Chris Sorensen, Cortelyou-Rust university distinguished professor of physics, is the lead inventor of the recently issued patent, “Process for high-yield production of graphene via detonation of carbon-containing material”. Other Kansas State University researchers involved include Arjun Nepal, postdoctoral researcher and instructor of physics, and Gajendra Prasad Singh, former visiting scientist.

For further reading here’s the Jan. 25, 2017 Kansas State University news release, which originated the news item,

“We have discovered a viable process to make graphene,” Sorensen said. “Our process has many positive properties, from the economic feasibility, the possibility for large-scale production and the lack of nasty chemicals. What might be the best property of all is that the energy required to make a gram of graphene through our process is much less than other processes because all it takes is a single spark.”

Graphene is a single atom-thick sheet of hexagonally coordinated carbon atoms, which makes it the world’s thinnest material. Since graphene was isolated in 2004, scientists have found it has valuable physical and electronic properties with many possible applications, such as more efficient rechargeable batteries or better electronics.

For Sorensen’s research team, the serendipitous path to creating graphene started when they were developing and patenting carbon soot aerosol gels. They created the gels by filling a 17-liter aluminum chamber with acetylene gas and oxygen. Using a spark plug, they created a detonation in the chamber. The soot from the detonation formed aerosol gels that looked like “black angel food cake,” Sorensen said.

But after further analysis, the researchers found that the aerosol gel was more than lookalike dark angel food cake — it was graphene.

“We made graphene by serendipity,” Sorensen said. “We didn’t plan on making graphene. We planned on making the aerosol gel and we got lucky.”

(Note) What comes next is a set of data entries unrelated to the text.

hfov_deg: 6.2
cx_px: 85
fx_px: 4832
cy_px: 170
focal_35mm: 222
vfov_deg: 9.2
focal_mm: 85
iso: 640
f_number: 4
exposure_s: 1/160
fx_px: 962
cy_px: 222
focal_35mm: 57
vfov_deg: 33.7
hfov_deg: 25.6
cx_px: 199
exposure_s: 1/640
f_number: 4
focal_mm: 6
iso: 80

But unlike other methods of creating graphene, Sorensen’s method is simple, efficient, low-cost and scalable for industry.

Other methods of creating graphene involve “cooking” the mineral graphite with chemicals — such as sulfuric acid, sodium nitrate, potassium permanganate or hydrazine — for a long time at precisely prescribed temperatures. Additional methods involve heating hydrocarbons to 1,000 degrees Celsius in the presence of catalysts.

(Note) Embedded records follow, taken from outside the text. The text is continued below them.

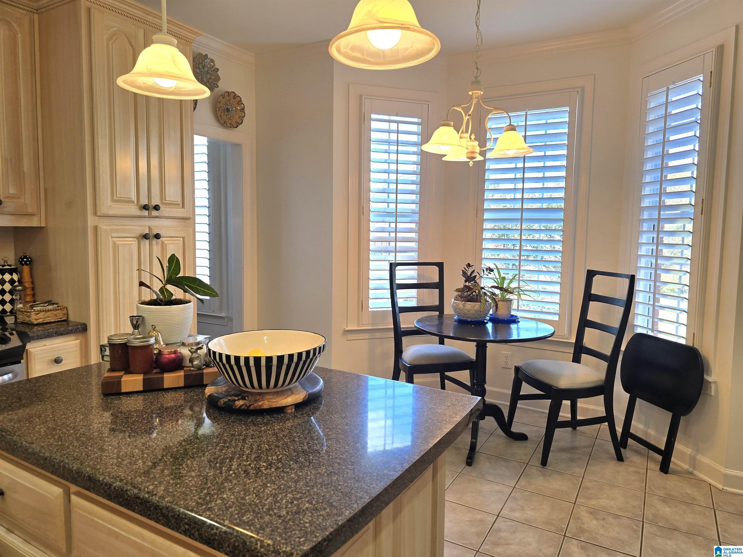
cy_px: 278
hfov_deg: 73.9
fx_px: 494
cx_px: 372
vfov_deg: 58.9
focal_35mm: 23
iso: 40
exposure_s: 1/120
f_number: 1.7
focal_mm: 6.3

Such methods are energy intensive — and even dangerous — and have low yield, while Sorensen and his team’s method makes larger quantities with minimal energy and no dangerous chemicals.

“The real charm of our experiment is that we can produce graphene in the quantity of grams rather than milligrams,” Nepal said.

Now the research team — including Justin Wright, doctoral student in physics, Camp Hill, Pennsylvania — is working to improve the quality of the graphene and scale the laboratory process to an industrial level. They are upgrading some of the equipment to make it easier to get graphene from the chamber seconds — rather than minutes — after the detonation. Accessing the graphene more quickly could improve the quality of the material, Sorensen said.

The patent was issued to the Kansas State University Research Foundation, a nonprofit corporation responsible for managing technology transfer activities at the university.

I wish they’d filmed one of their graphene explosions even if it meant that all we’d get is the sight of a canister and the sound of a boom. Still, they did show a brief spark from the spark plug.